* TASK GOAL
Every entry that follows should be reproduced exactly.

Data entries
======

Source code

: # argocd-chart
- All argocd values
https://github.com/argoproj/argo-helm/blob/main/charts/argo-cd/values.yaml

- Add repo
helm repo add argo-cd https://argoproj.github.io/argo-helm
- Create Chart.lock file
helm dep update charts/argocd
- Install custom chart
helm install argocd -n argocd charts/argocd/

======

* RESPONSE FOR THIS EXERCISE
Source code

: # argocd-chart
- All argocd values
https://github.com/argoproj/argo-helm/blob/main/charts/argo-cd/values.yaml

- Add repo
helm repo add argo-cd https://argoproj.github.io/argo-helm
- Create Chart.lock file
helm dep update charts/argocd
- Install custom chart
helm install argocd -n argocd charts/argocd/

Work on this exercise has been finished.